Have you come across any location that is known as a restaurant graveyard?
You know, like a certain address that the ownership kept on changing that you can’t even keep track of anymore. You just pass by them day after day and at times you will notice that the signboard had changed but you are not so sure. After a while you don’t even bother to check them out thinking they will not last … just like the restaurants before them.
But this one … maybe … just maybe … will outlast all of the rest before them.
This restaurant will appeal to a lot people if they just stop and see what they have to offer. They will appeal to the foodies who yearn for authentic Chinese food.
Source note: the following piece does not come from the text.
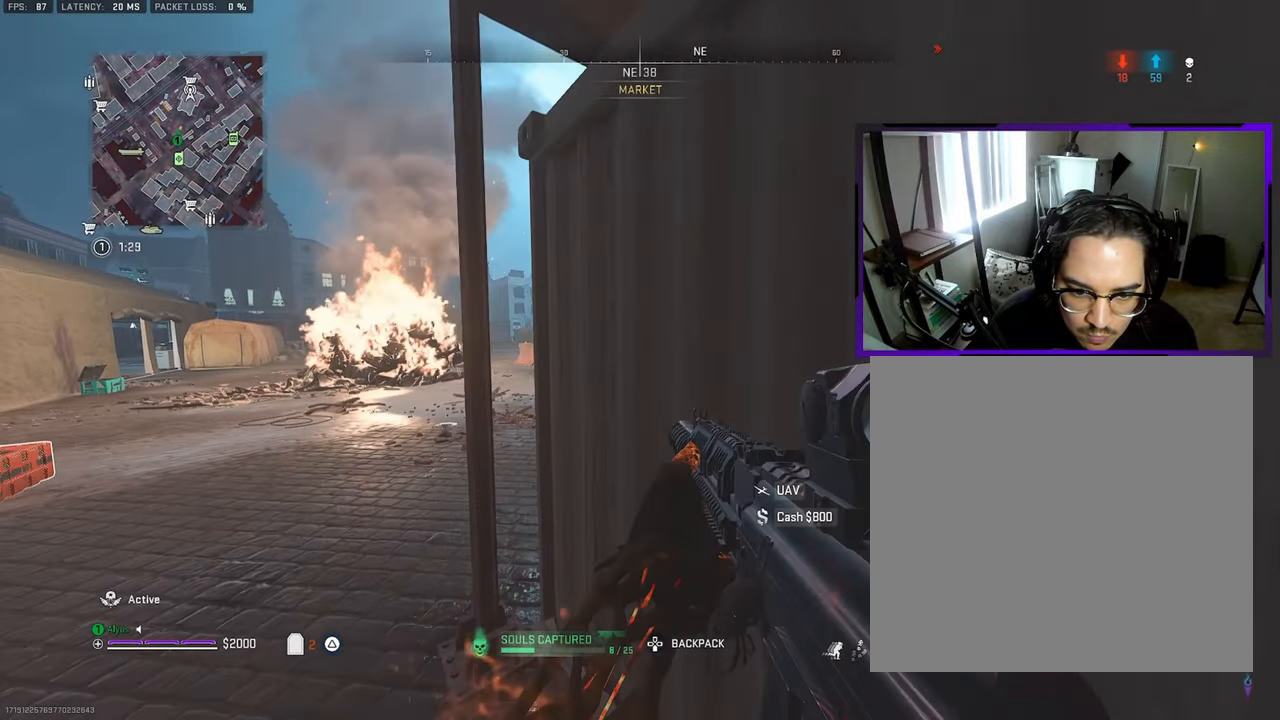
{"buttons": ["L1", "R1"], "left_stick": "left", "right_stick": "center", "events": [[33, "CROSS", "down"], [50, "L1", "down"], [167, "CROSS", "up"], [350, "R1", "down"]]}
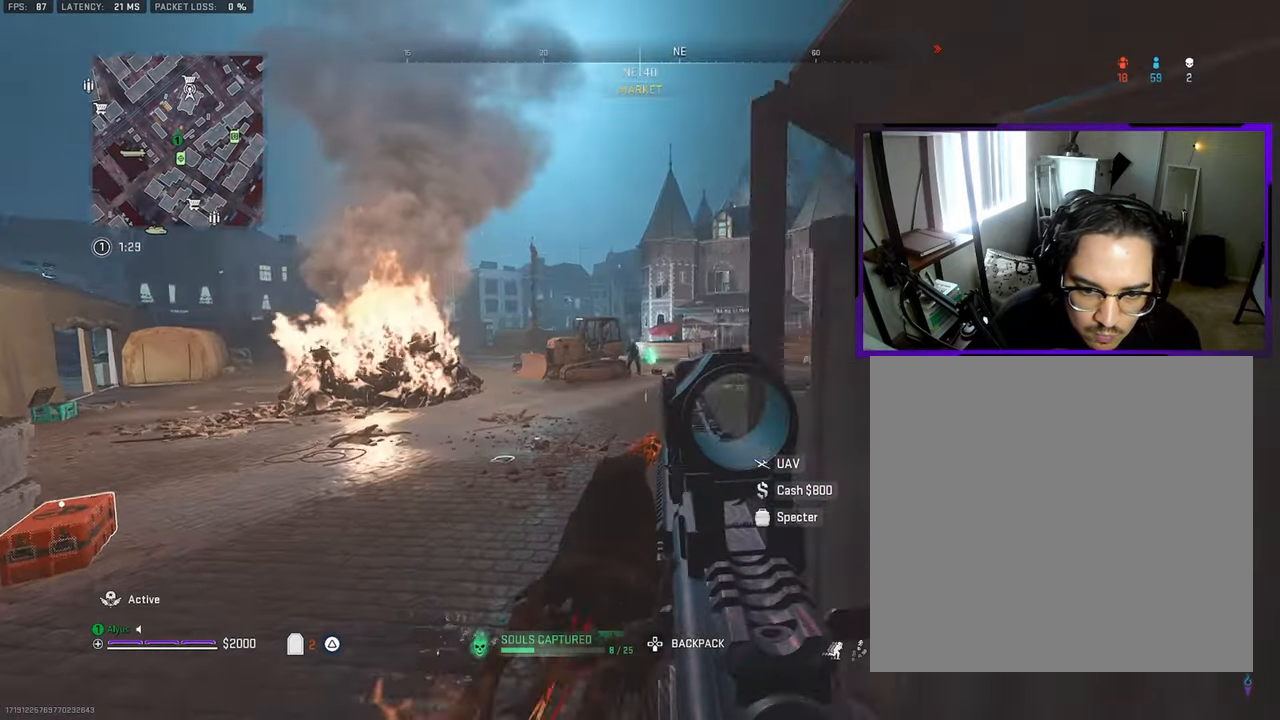
{"buttons": ["L1", "R1"], "left_stick": "right", "right_stick": "center", "events": [[217, "left_stick", "right"]]}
They will appeal even more to the geeky types who wants to try exotic food with uncommon ingredients … ingredients that you will not find anywhere in Vancouver but has to be shipped in specifically from China. It gets more exciting when the ingredient is not even widely known in China.
What else will excite the food geek? How about a chef who hand make soya milk even though he can take the easy way out and serve store bought ones, even premix?
What do you think when everything costs just $8 maximum? With no corners cut — serving nothing but the best.
Not sure about you … this one excites me.
I was not even serious about going to this restaurant. It was a rough day at work and I was also hungry. Starting work at 5AM is no joke. Yeah, I had been keeping very early hours for some weeks now. I had to … especially when I am managing a project with EVERY team members located in either Europe or the American east coast. I had always been managing remote teams but I always had a part of the team with me in Vancouver. This one is different … for this project, none of the team members are here. So with starting work at 5AM without proper breakfast (too early to eat) and by 11AM it really felt like I had not eaten at 2PM for normal folks. I was famished … and I just needed to go away from the desk and decompress.
As usual when I wanted to get away, I get into the car and drive along Kingsway westward. I stopped by the section between Joyce and Tyne. It was quite a random choice really. I was only taken in by the banner outside the restaurant which says $2.95 – $7.95 lunch special. I was not pinning a lot of hope on a restaurant called Luckynoodle — a very unimaginative name.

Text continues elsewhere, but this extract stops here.